---- Information supplied

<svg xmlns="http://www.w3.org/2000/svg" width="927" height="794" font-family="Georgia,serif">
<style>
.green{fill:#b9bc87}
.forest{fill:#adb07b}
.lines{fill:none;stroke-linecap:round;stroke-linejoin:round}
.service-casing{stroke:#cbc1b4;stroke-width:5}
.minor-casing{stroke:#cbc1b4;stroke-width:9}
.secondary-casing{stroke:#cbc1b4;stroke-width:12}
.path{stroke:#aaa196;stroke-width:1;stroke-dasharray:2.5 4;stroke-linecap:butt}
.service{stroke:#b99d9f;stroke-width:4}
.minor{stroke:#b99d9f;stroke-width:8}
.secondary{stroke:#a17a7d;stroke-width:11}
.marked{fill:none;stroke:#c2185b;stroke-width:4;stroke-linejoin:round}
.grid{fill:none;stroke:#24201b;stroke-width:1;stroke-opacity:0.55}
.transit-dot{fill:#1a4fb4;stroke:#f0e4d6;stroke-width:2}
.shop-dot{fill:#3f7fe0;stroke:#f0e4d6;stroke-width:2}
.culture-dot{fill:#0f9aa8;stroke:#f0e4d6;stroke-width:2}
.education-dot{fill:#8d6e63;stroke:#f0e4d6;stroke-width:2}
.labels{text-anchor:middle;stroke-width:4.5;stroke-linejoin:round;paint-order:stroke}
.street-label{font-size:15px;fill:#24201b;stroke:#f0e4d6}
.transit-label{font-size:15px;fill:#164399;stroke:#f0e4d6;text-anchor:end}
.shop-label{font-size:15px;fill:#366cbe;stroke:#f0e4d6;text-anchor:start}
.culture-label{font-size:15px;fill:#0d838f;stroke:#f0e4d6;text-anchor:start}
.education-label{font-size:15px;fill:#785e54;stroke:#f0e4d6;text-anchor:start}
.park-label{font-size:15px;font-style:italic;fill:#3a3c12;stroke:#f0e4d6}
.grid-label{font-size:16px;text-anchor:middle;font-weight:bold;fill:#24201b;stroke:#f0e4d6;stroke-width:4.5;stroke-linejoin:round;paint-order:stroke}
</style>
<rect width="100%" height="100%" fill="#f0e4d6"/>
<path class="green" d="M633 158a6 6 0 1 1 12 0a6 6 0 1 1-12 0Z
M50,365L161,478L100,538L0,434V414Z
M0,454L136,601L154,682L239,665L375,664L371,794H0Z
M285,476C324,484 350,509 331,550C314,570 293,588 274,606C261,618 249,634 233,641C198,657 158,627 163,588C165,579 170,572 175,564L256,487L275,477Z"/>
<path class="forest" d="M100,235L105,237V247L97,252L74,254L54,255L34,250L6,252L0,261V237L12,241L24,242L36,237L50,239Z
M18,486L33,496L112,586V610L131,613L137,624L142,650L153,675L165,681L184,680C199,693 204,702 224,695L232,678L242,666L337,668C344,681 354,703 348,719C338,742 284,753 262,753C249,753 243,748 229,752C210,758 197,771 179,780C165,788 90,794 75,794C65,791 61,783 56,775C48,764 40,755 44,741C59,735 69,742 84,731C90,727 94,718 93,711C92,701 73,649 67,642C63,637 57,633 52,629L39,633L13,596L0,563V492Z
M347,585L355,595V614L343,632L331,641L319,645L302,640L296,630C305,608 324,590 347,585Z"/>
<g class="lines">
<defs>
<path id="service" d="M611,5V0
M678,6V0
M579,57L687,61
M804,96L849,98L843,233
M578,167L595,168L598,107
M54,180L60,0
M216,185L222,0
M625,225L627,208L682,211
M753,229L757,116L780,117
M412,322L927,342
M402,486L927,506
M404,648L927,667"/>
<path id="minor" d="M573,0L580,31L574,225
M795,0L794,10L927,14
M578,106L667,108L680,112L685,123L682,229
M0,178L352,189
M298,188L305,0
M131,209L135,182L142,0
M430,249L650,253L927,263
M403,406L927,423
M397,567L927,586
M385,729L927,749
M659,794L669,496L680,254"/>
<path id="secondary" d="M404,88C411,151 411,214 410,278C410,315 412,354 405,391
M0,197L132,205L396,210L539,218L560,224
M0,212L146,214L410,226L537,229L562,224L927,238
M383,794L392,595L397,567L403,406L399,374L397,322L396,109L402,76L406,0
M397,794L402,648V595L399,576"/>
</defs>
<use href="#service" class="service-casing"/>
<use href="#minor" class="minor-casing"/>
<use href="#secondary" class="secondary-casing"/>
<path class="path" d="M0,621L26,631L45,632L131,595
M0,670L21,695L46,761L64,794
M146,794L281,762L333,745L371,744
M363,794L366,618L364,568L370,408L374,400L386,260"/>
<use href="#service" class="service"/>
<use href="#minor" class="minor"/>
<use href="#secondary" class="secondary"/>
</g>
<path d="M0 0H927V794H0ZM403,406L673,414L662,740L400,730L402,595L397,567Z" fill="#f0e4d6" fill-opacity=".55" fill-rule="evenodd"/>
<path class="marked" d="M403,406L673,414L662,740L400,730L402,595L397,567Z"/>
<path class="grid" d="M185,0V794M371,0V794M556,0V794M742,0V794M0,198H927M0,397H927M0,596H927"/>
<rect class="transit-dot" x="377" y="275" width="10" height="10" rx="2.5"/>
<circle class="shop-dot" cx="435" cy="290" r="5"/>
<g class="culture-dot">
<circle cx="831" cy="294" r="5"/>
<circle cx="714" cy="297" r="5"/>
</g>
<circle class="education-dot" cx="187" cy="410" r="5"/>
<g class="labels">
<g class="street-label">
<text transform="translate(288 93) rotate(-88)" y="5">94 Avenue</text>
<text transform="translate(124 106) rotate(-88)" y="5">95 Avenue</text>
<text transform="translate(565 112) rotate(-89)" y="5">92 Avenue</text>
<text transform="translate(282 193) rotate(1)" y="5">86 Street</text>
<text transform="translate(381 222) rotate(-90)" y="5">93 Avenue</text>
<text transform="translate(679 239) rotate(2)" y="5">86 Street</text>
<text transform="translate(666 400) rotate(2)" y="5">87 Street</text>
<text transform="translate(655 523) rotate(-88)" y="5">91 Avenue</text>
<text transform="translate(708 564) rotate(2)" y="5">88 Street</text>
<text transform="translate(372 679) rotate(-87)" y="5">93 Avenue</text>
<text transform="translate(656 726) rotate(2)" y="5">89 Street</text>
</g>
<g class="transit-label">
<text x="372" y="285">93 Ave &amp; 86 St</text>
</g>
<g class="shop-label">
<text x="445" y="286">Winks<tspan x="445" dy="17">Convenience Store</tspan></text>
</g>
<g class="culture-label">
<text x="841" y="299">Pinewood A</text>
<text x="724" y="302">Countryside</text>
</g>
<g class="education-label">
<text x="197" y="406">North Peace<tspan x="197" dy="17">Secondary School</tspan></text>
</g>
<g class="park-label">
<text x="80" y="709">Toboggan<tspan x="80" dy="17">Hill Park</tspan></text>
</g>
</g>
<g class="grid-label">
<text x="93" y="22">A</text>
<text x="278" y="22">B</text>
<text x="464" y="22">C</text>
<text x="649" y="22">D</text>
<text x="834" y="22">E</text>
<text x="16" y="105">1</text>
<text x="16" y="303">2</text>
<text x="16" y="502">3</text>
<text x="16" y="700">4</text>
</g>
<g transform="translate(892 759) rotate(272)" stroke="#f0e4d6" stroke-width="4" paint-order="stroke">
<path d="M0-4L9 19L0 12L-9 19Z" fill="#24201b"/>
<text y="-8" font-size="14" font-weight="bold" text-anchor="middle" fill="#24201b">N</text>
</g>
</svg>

--------

*Work to complete:* Determine which lines above include the word "casing", and report those lines in full.

*Expected answer:*
.service-casing{stroke:#cbc1b4;stroke-width:5}
.minor-casing{stroke:#cbc1b4;stroke-width:9}
.secondary-casing{stroke:#cbc1b4;stroke-width:12}
<use href="#service" class="service-casing"/>
<use href="#minor" class="minor-casing"/>
<use href="#secondary" class="secondary-casing"/>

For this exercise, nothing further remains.